Collected data:

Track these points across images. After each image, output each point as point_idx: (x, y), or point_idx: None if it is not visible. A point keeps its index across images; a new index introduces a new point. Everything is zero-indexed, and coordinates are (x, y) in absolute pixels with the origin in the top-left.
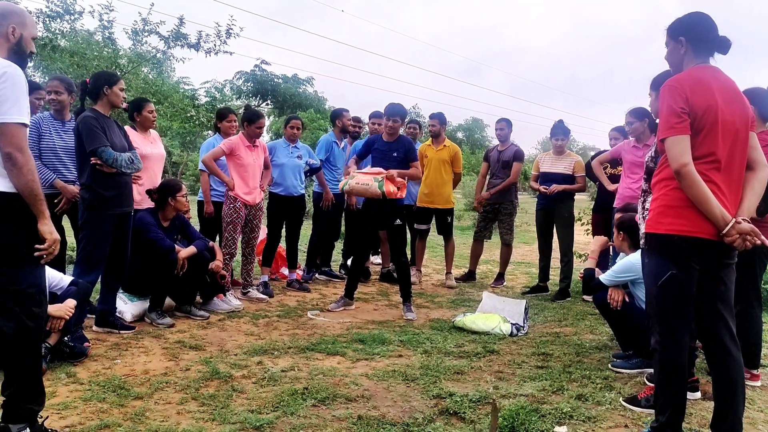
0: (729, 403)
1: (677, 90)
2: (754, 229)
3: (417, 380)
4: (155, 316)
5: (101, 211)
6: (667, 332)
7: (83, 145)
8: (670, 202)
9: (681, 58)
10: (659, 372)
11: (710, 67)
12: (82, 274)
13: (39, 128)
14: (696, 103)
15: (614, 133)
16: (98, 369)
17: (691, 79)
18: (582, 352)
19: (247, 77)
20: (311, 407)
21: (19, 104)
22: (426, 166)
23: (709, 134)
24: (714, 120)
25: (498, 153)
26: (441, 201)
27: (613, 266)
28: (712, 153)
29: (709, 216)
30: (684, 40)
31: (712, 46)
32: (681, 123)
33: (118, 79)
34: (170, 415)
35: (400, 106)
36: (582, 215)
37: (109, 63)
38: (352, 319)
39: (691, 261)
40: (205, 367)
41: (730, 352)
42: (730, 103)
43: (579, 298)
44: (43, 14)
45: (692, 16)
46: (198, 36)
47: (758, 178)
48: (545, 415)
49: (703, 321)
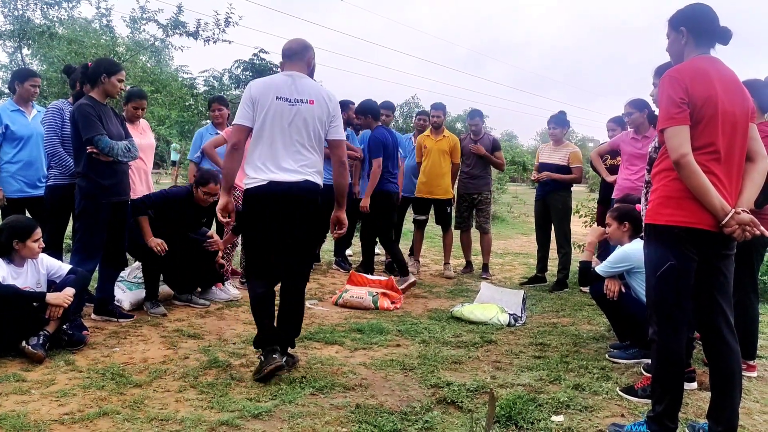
* * *
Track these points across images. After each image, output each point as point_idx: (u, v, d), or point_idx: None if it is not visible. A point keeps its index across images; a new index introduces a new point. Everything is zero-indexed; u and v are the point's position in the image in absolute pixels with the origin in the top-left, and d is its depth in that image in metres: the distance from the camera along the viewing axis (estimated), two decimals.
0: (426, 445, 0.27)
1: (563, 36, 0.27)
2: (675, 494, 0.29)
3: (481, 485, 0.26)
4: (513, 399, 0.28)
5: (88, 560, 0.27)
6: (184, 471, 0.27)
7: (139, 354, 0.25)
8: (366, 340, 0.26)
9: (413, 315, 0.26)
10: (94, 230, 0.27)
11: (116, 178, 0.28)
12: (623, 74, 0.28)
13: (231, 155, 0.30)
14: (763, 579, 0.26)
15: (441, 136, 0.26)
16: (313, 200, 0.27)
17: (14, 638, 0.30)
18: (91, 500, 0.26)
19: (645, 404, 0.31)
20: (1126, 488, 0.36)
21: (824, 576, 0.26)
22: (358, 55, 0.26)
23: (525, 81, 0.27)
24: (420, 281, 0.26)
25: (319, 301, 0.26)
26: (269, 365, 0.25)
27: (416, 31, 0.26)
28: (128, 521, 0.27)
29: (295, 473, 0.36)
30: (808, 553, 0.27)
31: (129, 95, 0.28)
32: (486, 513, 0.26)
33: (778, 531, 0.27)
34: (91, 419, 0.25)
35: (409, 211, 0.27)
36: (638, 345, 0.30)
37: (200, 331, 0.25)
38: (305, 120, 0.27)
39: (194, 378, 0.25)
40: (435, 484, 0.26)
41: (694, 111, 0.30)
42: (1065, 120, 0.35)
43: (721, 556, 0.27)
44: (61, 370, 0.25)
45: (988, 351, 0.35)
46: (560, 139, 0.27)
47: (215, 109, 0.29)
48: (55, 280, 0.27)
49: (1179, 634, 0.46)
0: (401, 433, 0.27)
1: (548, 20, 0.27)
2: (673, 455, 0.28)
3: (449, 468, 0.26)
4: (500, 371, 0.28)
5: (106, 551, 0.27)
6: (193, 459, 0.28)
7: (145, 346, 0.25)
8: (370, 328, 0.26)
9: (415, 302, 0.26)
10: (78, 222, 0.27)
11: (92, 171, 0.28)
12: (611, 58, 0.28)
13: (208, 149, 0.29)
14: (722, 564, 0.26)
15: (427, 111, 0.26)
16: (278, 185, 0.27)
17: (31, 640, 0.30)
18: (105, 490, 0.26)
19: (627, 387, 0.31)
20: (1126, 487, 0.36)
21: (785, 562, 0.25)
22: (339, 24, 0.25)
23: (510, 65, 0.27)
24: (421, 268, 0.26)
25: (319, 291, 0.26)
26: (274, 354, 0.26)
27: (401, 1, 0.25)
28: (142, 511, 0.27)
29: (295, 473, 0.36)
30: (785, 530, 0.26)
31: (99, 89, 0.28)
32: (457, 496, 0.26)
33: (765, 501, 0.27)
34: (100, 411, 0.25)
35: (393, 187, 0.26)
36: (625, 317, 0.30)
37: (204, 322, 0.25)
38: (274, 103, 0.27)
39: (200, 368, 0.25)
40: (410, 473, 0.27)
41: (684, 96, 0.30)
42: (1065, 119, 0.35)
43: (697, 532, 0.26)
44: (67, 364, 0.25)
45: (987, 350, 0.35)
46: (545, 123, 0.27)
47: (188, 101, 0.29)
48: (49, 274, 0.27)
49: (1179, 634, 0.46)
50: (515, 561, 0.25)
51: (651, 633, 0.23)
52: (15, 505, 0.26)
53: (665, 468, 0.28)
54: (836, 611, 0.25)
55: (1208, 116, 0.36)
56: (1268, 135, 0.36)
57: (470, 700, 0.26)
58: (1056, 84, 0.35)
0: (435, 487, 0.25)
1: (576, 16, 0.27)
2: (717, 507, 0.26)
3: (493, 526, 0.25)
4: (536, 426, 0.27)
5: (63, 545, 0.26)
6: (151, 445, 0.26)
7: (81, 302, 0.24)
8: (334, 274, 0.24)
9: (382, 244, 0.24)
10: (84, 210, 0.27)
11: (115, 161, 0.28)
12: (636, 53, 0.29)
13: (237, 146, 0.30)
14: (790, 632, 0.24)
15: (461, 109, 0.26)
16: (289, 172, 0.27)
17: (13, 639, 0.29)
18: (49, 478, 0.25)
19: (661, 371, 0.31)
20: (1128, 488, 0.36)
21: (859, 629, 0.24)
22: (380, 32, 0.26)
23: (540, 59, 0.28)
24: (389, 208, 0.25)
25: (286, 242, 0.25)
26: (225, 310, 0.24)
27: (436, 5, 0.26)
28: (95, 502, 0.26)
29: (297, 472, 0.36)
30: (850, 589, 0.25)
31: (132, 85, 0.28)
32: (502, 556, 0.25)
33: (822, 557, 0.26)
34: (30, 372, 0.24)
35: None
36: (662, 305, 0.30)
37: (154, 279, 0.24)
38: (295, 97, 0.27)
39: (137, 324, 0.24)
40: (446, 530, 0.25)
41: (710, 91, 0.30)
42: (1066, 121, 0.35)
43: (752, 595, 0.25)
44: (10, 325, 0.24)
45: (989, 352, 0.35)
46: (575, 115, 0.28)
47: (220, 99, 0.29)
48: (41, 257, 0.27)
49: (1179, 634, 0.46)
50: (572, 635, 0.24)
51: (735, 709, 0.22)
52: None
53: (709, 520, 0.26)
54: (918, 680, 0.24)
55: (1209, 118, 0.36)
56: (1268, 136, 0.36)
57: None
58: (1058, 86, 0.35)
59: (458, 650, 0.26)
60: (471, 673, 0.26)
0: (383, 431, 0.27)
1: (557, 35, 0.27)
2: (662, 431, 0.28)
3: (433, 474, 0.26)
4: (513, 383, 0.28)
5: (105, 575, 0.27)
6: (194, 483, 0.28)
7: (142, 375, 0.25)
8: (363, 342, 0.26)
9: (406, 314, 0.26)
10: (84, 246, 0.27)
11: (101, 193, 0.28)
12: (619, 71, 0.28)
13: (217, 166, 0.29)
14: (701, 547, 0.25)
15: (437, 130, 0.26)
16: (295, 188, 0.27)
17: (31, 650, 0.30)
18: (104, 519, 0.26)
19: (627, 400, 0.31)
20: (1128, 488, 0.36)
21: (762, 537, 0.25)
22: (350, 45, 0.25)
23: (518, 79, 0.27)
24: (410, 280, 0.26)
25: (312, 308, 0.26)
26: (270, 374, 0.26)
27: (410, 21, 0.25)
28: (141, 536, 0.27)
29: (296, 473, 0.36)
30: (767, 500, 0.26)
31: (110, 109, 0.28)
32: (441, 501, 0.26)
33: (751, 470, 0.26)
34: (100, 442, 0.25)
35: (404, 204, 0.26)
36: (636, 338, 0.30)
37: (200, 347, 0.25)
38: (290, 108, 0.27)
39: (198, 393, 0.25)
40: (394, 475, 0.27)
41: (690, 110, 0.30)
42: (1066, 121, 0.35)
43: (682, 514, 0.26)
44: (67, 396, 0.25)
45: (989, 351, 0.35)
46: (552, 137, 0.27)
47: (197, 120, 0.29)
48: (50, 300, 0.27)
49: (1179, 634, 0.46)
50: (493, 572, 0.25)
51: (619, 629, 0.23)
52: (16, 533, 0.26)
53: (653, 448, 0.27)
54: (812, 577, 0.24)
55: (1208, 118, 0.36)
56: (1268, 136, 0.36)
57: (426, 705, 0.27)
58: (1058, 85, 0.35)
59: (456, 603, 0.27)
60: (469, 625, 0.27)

* _EXERCISE BRIEF_
Search the records above for the string "After". Report each line that has it.

* _RESPONSE TO THE EXERCISE_
Track these points across images. After each image, output each point as point_idx: (x, y), or point_idx: None if it is not visible. A point keeps its index across images; a new index introduces a new point. Everything is zero-indexed, and coordinates are (x, y) in absolute pixels with the origin in the top-left.
Track these points across images. After each image, output each point as point_idx: (u, v, d), or point_idx: None if it is not visible. A point keeps its index across images; a new index introduces a new point. Everything is zero-indexed; u and v are the point's position in the image in absolute pixels with the origin in the top-left, and d is its depth in that image in metres: the distance from the camera along the viewing axis (estimated), two decimals.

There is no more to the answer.